4月に公開した5月の金利予想では、固定タイプに見切りをつけて、変動金利に顧客を誘導しようとする銀行も出てくると予想したのですが、まさにそれが的中しました。
長期金利の低下を反映して固定タイプの金利を下げる銀行がある一方で、一部のネット銀行は固定タイプの住宅ローン金利を上げて、変動金利をさらに下げるという対応をとっています。
では、固定タイプの金利を下げている銀行はどのような思惑をもっているのでしょうか?
銀行の人は「住宅ローンを借りるお客さまのために金利を下げています」と言うかもしれませんが、それをそのまま信じるほど私は純な人間ではありません。
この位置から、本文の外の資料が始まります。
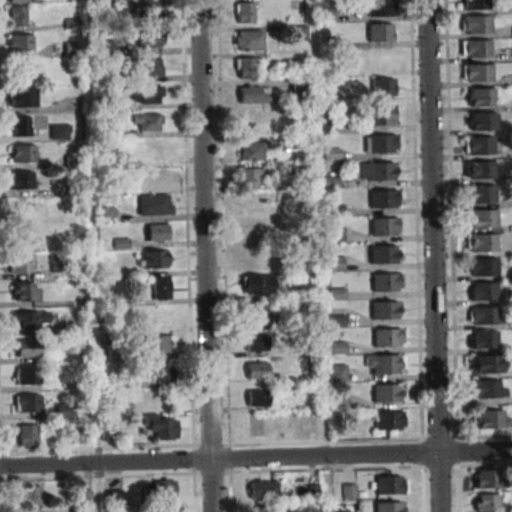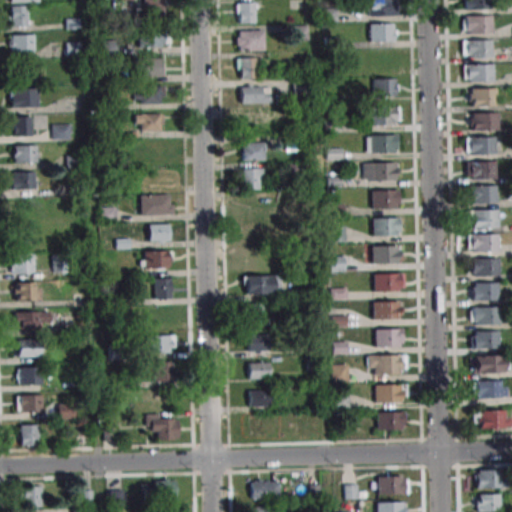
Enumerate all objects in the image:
building: (21, 0)
building: (475, 4)
building: (377, 8)
building: (152, 9)
building: (244, 12)
building: (17, 16)
building: (475, 24)
building: (380, 32)
building: (153, 39)
building: (248, 40)
building: (20, 43)
building: (71, 48)
building: (475, 48)
building: (147, 67)
building: (245, 67)
building: (476, 72)
building: (28, 74)
building: (383, 87)
building: (146, 94)
building: (254, 94)
building: (479, 96)
building: (23, 97)
building: (380, 115)
building: (251, 121)
building: (482, 121)
building: (148, 122)
building: (20, 126)
building: (60, 131)
building: (379, 143)
building: (480, 145)
building: (146, 150)
building: (251, 151)
building: (23, 154)
building: (481, 170)
building: (378, 171)
building: (251, 178)
building: (21, 180)
building: (481, 194)
building: (383, 198)
building: (154, 204)
building: (285, 208)
building: (482, 218)
building: (383, 226)
building: (250, 231)
building: (156, 232)
building: (481, 242)
building: (382, 254)
road: (203, 255)
building: (251, 255)
road: (432, 255)
building: (153, 259)
building: (20, 263)
building: (483, 266)
building: (386, 282)
building: (259, 284)
building: (160, 288)
building: (25, 291)
building: (482, 291)
building: (385, 310)
building: (254, 314)
building: (483, 315)
building: (30, 320)
building: (387, 337)
building: (483, 339)
building: (256, 342)
building: (158, 344)
building: (27, 347)
building: (486, 363)
building: (385, 364)
building: (257, 370)
building: (337, 372)
building: (161, 373)
building: (27, 375)
building: (488, 388)
building: (389, 393)
building: (257, 398)
building: (27, 403)
building: (63, 411)
building: (490, 419)
building: (389, 420)
building: (160, 426)
building: (109, 433)
building: (27, 435)
road: (256, 459)
building: (487, 478)
building: (389, 485)
building: (163, 488)
building: (263, 489)
building: (349, 491)
building: (30, 496)
building: (485, 502)
building: (388, 507)
building: (260, 509)
building: (342, 511)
3月から政府が子育て世帯を対象としてフラット35の金利引き下げを行う議論をスタートしたことが関係していると思います。
既にフラット35の金利引き下げ制度の中には「子育て支援」というカテゴリーが設けられているのですが、おそらくこれが拡充されることになります。
この金利引き下げには所得制限が設けないという方向で議論されているのです。つまり、子育てする30代を中心とする高所得の人たちも対象となる可能性があるのです。
住宅ローンはそもそも低金利であるため、単独では銀行の利益に貢献しにくいのですが、属性の高い顧客を囲い込むための手段という側面が強いのです。
子育て世帯を対象としてフラット35の金利を下げる議論は民間銀行の固定金利を下げる方向にも波及していると考えられます。
金利タイプ別2023年6月の金利予想
では、住宅ローンの各金利タイプ別に2023年6月の金利がどうなっていくのか予想していきます。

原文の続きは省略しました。